Task description
Render every line of text in each of the entries below as a single JSON list of strings, one string per line, with blank lines omitted.

Input data
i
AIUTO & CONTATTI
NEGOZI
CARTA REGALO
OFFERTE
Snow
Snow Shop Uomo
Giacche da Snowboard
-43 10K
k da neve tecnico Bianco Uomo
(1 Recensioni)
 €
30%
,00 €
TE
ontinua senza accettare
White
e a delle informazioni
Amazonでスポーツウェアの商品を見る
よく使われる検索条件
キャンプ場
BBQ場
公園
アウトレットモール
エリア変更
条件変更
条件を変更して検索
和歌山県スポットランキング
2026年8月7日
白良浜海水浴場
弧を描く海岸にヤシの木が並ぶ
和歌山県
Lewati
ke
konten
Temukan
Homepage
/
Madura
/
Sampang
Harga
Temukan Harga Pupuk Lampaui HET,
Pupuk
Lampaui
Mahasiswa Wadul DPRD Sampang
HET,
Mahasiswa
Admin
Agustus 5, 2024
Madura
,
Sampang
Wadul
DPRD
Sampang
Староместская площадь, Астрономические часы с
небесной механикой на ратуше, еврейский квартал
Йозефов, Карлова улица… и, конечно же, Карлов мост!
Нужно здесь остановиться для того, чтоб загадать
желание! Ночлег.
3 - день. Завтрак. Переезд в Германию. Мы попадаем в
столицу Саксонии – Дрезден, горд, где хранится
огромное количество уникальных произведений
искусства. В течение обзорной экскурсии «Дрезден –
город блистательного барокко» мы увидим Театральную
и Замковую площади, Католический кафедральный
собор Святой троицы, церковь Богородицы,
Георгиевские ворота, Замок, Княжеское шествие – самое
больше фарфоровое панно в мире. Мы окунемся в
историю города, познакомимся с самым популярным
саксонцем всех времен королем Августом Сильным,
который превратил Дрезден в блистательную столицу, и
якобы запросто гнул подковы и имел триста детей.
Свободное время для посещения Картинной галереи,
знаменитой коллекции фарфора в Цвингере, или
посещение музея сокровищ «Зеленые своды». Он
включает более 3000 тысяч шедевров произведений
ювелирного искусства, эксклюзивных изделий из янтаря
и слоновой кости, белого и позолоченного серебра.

Result of this task
[
  "i",
  "AIUTO & CONTATTI",
  "NEGOZI",
  "CARTA REGALO",
  "OFFERTE",
  "Snow",
  "Snow Shop Uomo",
  "Giacche da Snowboard",
  "-43 10K",
  "k da neve tecnico Bianco Uomo",
  "(1 Recensioni)",
  " €",
  "30%",
  ",00 €",
  "TE",
  "ontinua senza accettare",
  "White",
  "e a delle informazioni",
  "Amazonでスポーツウェアの商品を見る",
  "よく使われる検索条件",
  "キャンプ場",
  "BBQ場",
  "公園",
  "アウトレットモール",
  "エリア変更",
  "条件変更",
  "条件を変更して検索",
  "和歌山県スポットランキング",
  "2026年8月7日",
  "白良浜海水浴場",
  "弧を描く海岸にヤシの木が並ぶ",
  "和歌山県",
  "Lewati",
  "ke",
  "konten",
  "Temukan",
  "Homepage",
  "/",
  "Madura",
  "/",
  "Sampang",
  "Harga",
  "Temukan Harga Pupuk Lampaui HET,",
  "Pupuk",
  "Lampaui",
  "Mahasiswa Wadul DPRD Sampang",
  "HET,",
  "Mahasiswa",
  "Admin",
  "Agustus 5, 2024",
  "Madura",
  ",",
  "Sampang",
  "Wadul",
  "DPRD",
  "Sampang",
  "Староместская площадь, Астрономические часы с",
  "небесной механикой на ратуше, еврейский квартал",
  "Йозефов, Карлова улица… и, конечно же, Карлов мост!",
  "Нужно здесь остановиться для того, чтоб загадать",
  "желание! Ночлег.",
  "3 - день. Завтрак. Переезд в Германию. Мы попадаем в",
  "столицу Саксонии – Дрезден, горд, где хранится",
  "огромное количество уникальных произведений",
  "искусства. В течение обзорной экскурсии «Дрезден –",
  "город блистательного барокко» мы увидим Театральную",
  "и Замковую площади, Католический кафедральный",
  "собор Святой троицы, церковь Богородицы,",
  "Георгиевские ворота, Замок, Княжеское шествие – самое",
  "больше фарфоровое панно в мире. Мы окунемся в",
  "историю города, познакомимся с самым популярным",
  "саксонцем всех времен королем Августом Сильным,",
  "который превратил Дрезден в блистательную столицу, и",
  "якобы запросто гнул подковы и имел триста детей.",
  "Свободное время для посещения Картинной галереи,",
  "знаменитой коллекции фарфора в Цвингере, или",
  "посещение музея сокровищ «Зеленые своды». Он",
  "включает более 3000 тысяч шедевров произведений",
  "ювелирного искусства, эксклюзивных изделий из янтаря",
  "и слоновой кости, белого и позолоченного серебра."
]